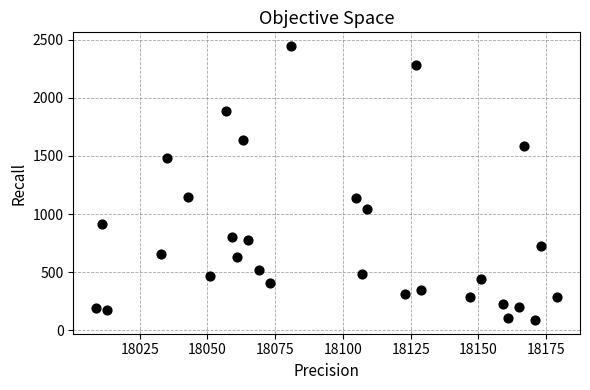

What is the range of X values (max minus min)?

170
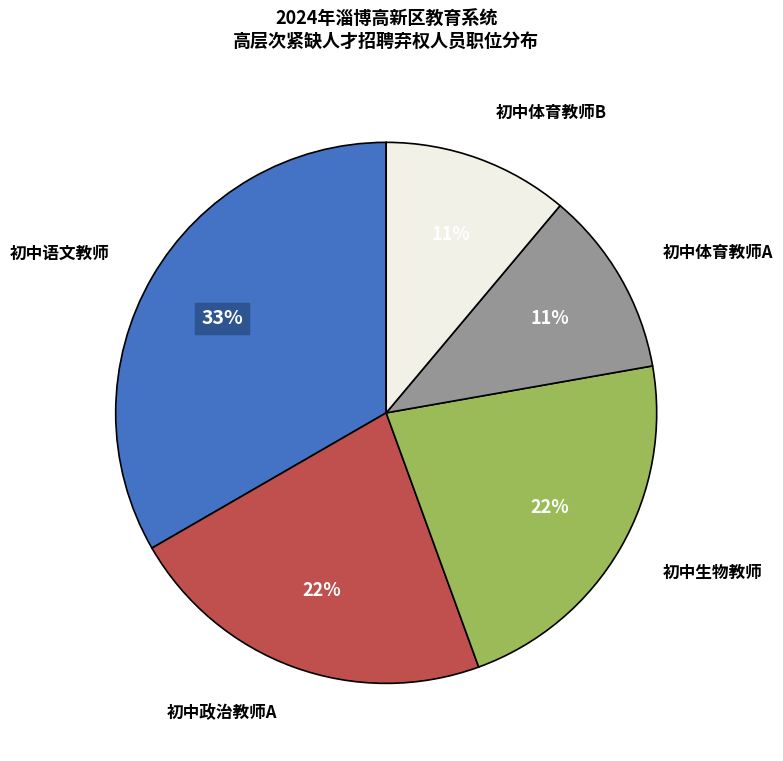

True or false: 初中体育教师A accounts for 11% of the total.

True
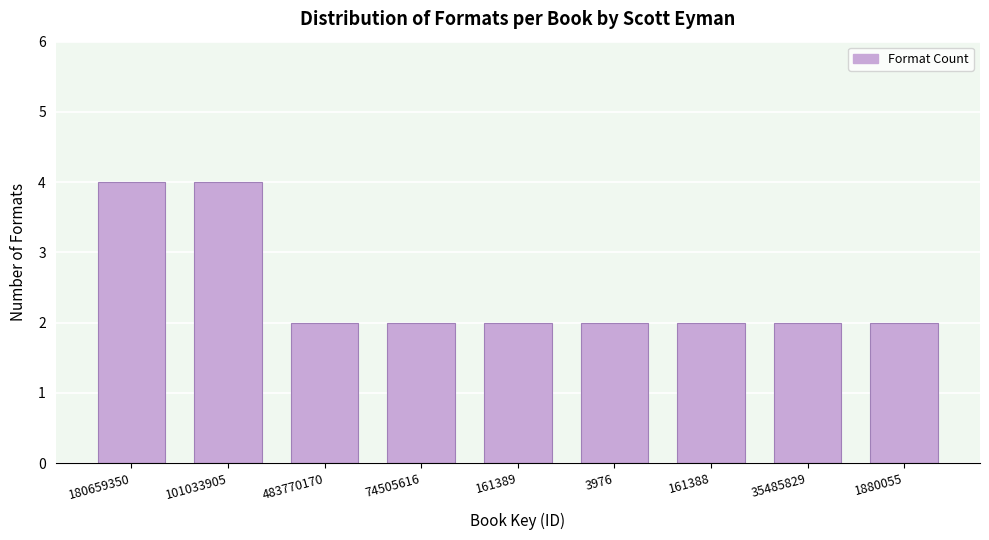

Reading left to right, extract all data points from this chart.

180659350=4	101033905=4	483770170=2	74505616=2	161389=2	3976=2	161388=2	35485829=2	1880055=2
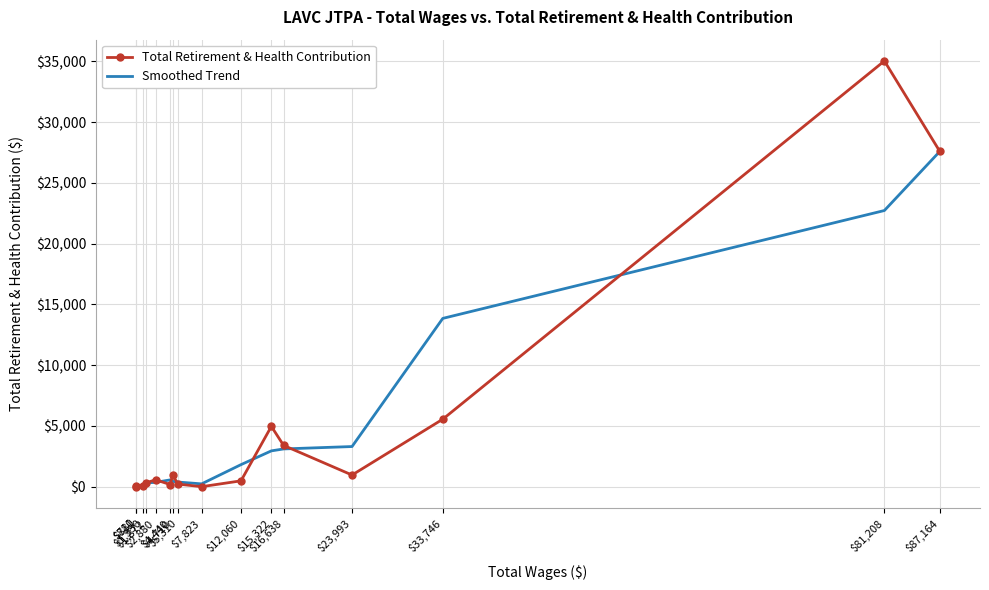

What is the greatest value displayed?

35045.0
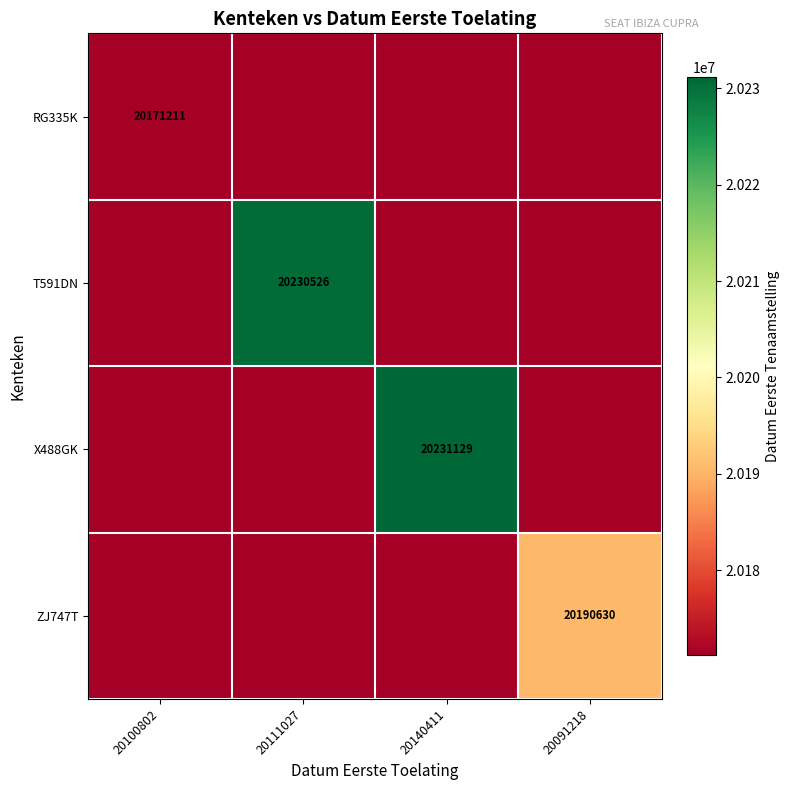

True or false: T591DN has a value of 20230526 at 20111027.

True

WORK ORDER:
Find every line in the records above that contains the word "false" and copy each one. Case counts.

EXPECTED ANSWER:
True or false: 初中体育教师A accounts for 11% of the total.
True or false: T591DN has a value of 20230526 at 20111027.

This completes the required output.